Nadie lo cantó como él. Nadie, nunca, cantó como Carlitos."
Ese mismo año de 1931, cuando Irineo ganó siete carreras sobre ocho en una
misma reunión, Gardel lo invitó a ir con él a Francia. "Fuimos a Niza y a París. Me presentó a grandes como Chaplin y
Josephine Baker. Las mujeres se lo devoraban a Carlitos. En esos días yo era soltero, pero, ¡qué querés que te
diga!, la pinta nunca me
sobró... Así que, por lo
general, me tenía que borrar y dejarlo solo a Carlitos, para que cumpliera
con su deber. Después fuimos a España. Ahí me la rebusqué mejor. Y me volví a
Buenos Aires, porque Carlitos tenía que ir a Norteamérica. Y yo tenía que trabajar,
que si no, no comía. Además, prefiero no hablar mucho de Carlos, porque me
pongo a llorar. Fue mi hermano."

## Registros proporcionados:
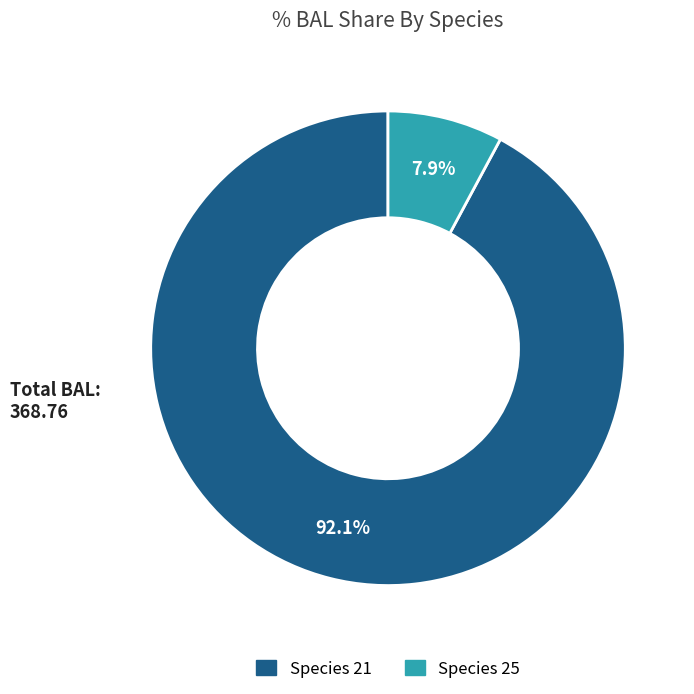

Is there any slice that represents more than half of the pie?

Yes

* * *

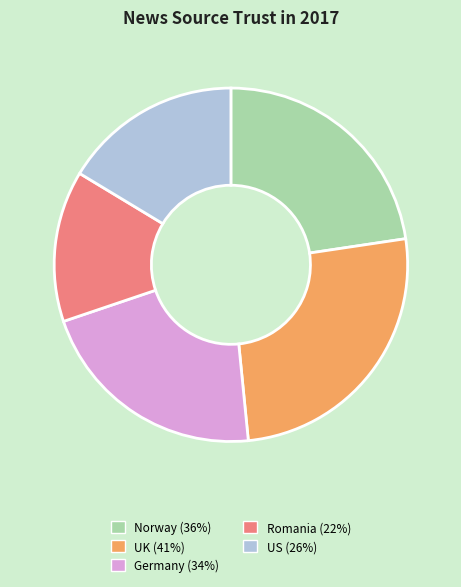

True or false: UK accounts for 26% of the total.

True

## Tareas propuestas:
1. Responde estas preguntas con datos del texto sobre Gardel:
(a) ¿Cuántas carreras ganó Irineo en una misma reunión en 1931?
(b) ¿Qué dos ciudades de Francia visitaron?
(c) ¿A qué país fueron después de Francia?
2. Prosigue el texto sobre Gardel a partir de su última oración.

## Respuestas a continuación:
1.
(a) Ganó siete carreras de ocho.
(b) Visitaron Niza y París.
(c) Fueron a España.

2.
Otra de las cualidades de Leguisamo que tanto los burreros como los
cuidadores o dueños de los caballos apreciaban era el modo en que trataba a
los animales, casi con ternura. En principio, se oponía al uso del filete,
ese instrumento aguzado que algunos colocan en la boca del animal para que
responda mejor a la rienda. El usaba el freno tradicional, y consideraba el
filete como una crueldad innecesaria. También le parecía
gratuito pegar fustazos al caballo: cuando quería que el animal se
jugara el todo por el todo, se limitaba a talonearlo y, aunque a algunas
personas les parecía extraño, a hablarle, como si pudiera entenderlo. Quienes
se burlaron al principio de esa costumbre cambiaron de idea cuando
comprobaron que los caballos respondían mejor a ese tratamiento que al rigor
de los golpes. Tanto, que su método le permitió figurar primero en la
estadística de los jockeys más ganadores en veintiuna temporadas, catorce de ellas consecutivas. Y, conviene aclararlo, no
porque montara los mejores caballos: había algo de magia en su conducción, y
sus competidores le temían, porque sabían que, independientemente de su
conducido, nadie como Legui conseguía que el animal diera todo lo que tenía,
y aún más.
A su mujer, Delia Memé del Río, la conoció en 1934, durante la disputa de un
Gran Premio Pueyrredón, que Legui ganó, por supuesto."Memé era realmente muy linda. Era amiga
de la hija de un propietario de caballos. Me costó muchísimo conseguir su
número de teléfono. La primera vez le dije que hablaba de parte del señor
Palermo, y le agregué que el día que nos viéramos ella iba a sufrir una
desilusión, porque yo no sabía si a ella le iba a gustar
mi físico. Durante un mes le hablé pero no me animé a pedirle cita por eso.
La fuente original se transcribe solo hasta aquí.